Explanation of Feature Differences

• Time Slicing assigns the entire GPU to a single process at a time, leading to full GPU utilization per workload. However, it introduces latency when switching between workloads and does not efficiently share memory.
• MPS (Multi-Process Service) allows multiple workloads to share GPU resources concurrently, leading to better memory utilization and more stable GPU usage but at the cost of slower individual responses since workloads must share compute power.

Below is a detailed comparison of the two approaches based on real test results:

Feature	Time Slicing 🚀	MPS ⚡
Process Execution	Alternates workloads (one at a time)	Runs multiple workloads in parallel
GPU Utilization	Spikes to 90%+ when chatbot is active	Fluctuates between 15% and 40%
Total Utilization	Near 100%, but fluctuates	Stable at lower utilization (~40%)
Latency (Response Time)	Faster 🚀 (Full GPU per chatbot)	Slower 🐢 (Shared GPU resources)
Best For	Low-latency, burst workloads (single-task inference)	Running multiple AI tasks together
Memory Sharing	❌ No (each process gets its own memory)	✅ Yes (evenly distributed)
Memory Efficiency	🟡 Medium (unused memory stays allocated)	🟢 High (memory dynamically shared)
Total Memory Usage	Chatbot 1: 8GB+, Chatbot 2: 5GB+ (14GB used)	Each AI gets ~3.2GB, well-distributed
Risk of Starvation	❌ No (full access when running)	⚠️ Possible if one AI dominates resources

✅ Time Slicing is ideal for workloads that require low-latency responses, but it can be inefficient with memory and GPU allocation.
✅ MPS provides better overall efficiency, but individual workloads receive less GPU power, leading to slower responses. |

Conclusion

✅ If your goal is to run two or more Ollama models efficiently, MPS is the better choice as it ensures steady GPU utilisation and maximises parallel execution.

Teardown Guide

🔗 see cleanup.md

Future Enhancements

• ✅ Use SPOT GPU Nodes.

• 🔜 Introduce MIG on A100 GPUs for strict isolation.

  • What is MIG (Multi-Instance GPU)?
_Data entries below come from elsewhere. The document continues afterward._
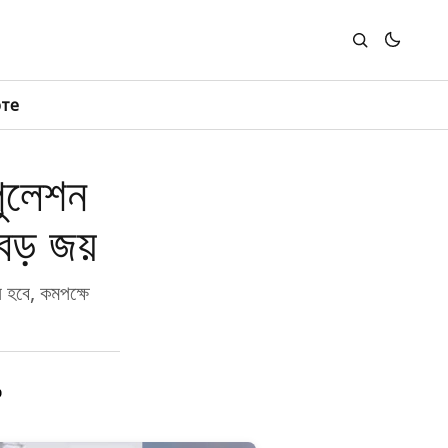
юте
পুলেশন
বড় জয়
 হবে, কমপক্ষে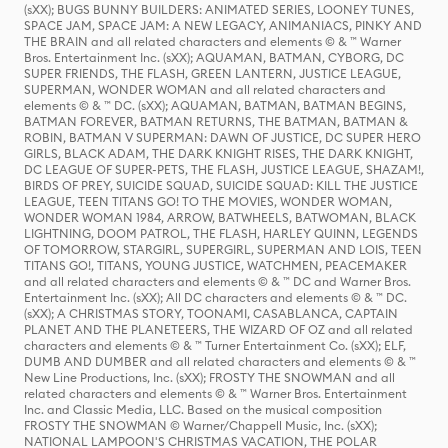
(sXX); BUGS BUNNY BUILDERS: ANIMATED SERIES, LOONEY TUNES,
SPACE JAM, SPACE JAM: A NEW LEGACY, ANIMANIACS, PINKY AND
THE BRAIN and all related characters and elements © & ™ Warner
Bros. Entertainment Inc. (sXX); AQUAMAN, BATMAN, CYBORG, DC
SUPER FRIENDS, THE FLASH, GREEN LANTERN, JUSTICE LEAGUE,
SUPERMAN, WONDER WOMAN and all related characters and
elements © & ™ DC. (sXX); AQUAMAN, BATMAN, BATMAN BEGINS,
BATMAN FOREVER, BATMAN RETURNS, THE BATMAN, BATMAN &
ROBIN, BATMAN V SUPERMAN: DAWN OF JUSTICE, DC SUPER HERO
GIRLS, BLACK ADAM, THE DARK KNIGHT RISES, THE DARK KNIGHT,
DC LEAGUE OF SUPER-PETS, THE FLASH, JUSTICE LEAGUE, SHAZAM!,
BIRDS OF PREY, SUICIDE SQUAD, SUICIDE SQUAD: KILL THE JUSTICE
LEAGUE, TEEN TITANS GO! TO THE MOVIES, WONDER WOMAN,
WONDER WOMAN 1984, ARROW, BATWHEELS, BATWOMAN, BLACK
LIGHTNING, DOOM PATROL, THE FLASH, HARLEY QUINN, LEGENDS
OF TOMORROW, STARGIRL, SUPERGIRL, SUPERMAN AND LOIS, TEEN
TITANS GO!, TITANS, YOUNG JUSTICE, WATCHMEN, PEACEMAKER
and all related characters and elements © & ™ DC and Warner Bros.
Entertainment Inc. (sXX); All DC characters and elements © & ™ DC.
(sXX); A CHRISTMAS STORY, TOONAMI, CASABLANCA, CAPTAIN
PLANET AND THE PLANETEERS, THE WIZARD OF OZ and all related
characters and elements © & ™ Turner Entertainment Co. (sXX); ELF,
DUMB AND DUMBER and all related characters and elements © & ™
New Line Productions, Inc. (sXX); FROSTY THE SNOWMAN and all
related characters and elements © & ™ Warner Bros. Entertainment
Inc. and Classic Media, LLC. Based on the musical composition
FROSTY THE SNOWMAN © Warner/Chappell Music, Inc. (sXX);
NATIONAL LAMPOON'S CHRISTMAS VACATION, THE POLAR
MIG is a hardware-based GPU partitioning feature available on NVIDIA A100 and newer GPUs. It allows a single GPU to be split into multiple isolated instances, each behaving like a separate GPU.
  • CUDA vs. MIG: CUDA-based solutions like MPS and Time Slicing enable software-level sharing, whereas MIG provides true hardware-level isolation.
  • Availability: MIG is not available on smaller AWS GPUs like the T4 (used in g4dn.xlarge instances). It is primarily available on A100 GPUs (p4** and p5 instances)** in AWS, making it suitable for multi-tenant GPU workloads with guaranteed performance.

• 🔜 Enhance auto-scaling with Knative

  • GPU node auto-scaling to zero: Knative allows on-demand scaling, meaning GPU nodes can be scaled down to zero when not in use.
  • Potential cost savings: Since GPU instances are expensive, shutting them down when idle can reduce costs significantly—especially when running workloads that have sporadic GPU usage, such as inference services.

• 🔜 Compare additional GPU-sharing strategies.

• 🔜 Integrate cost monitoring tools.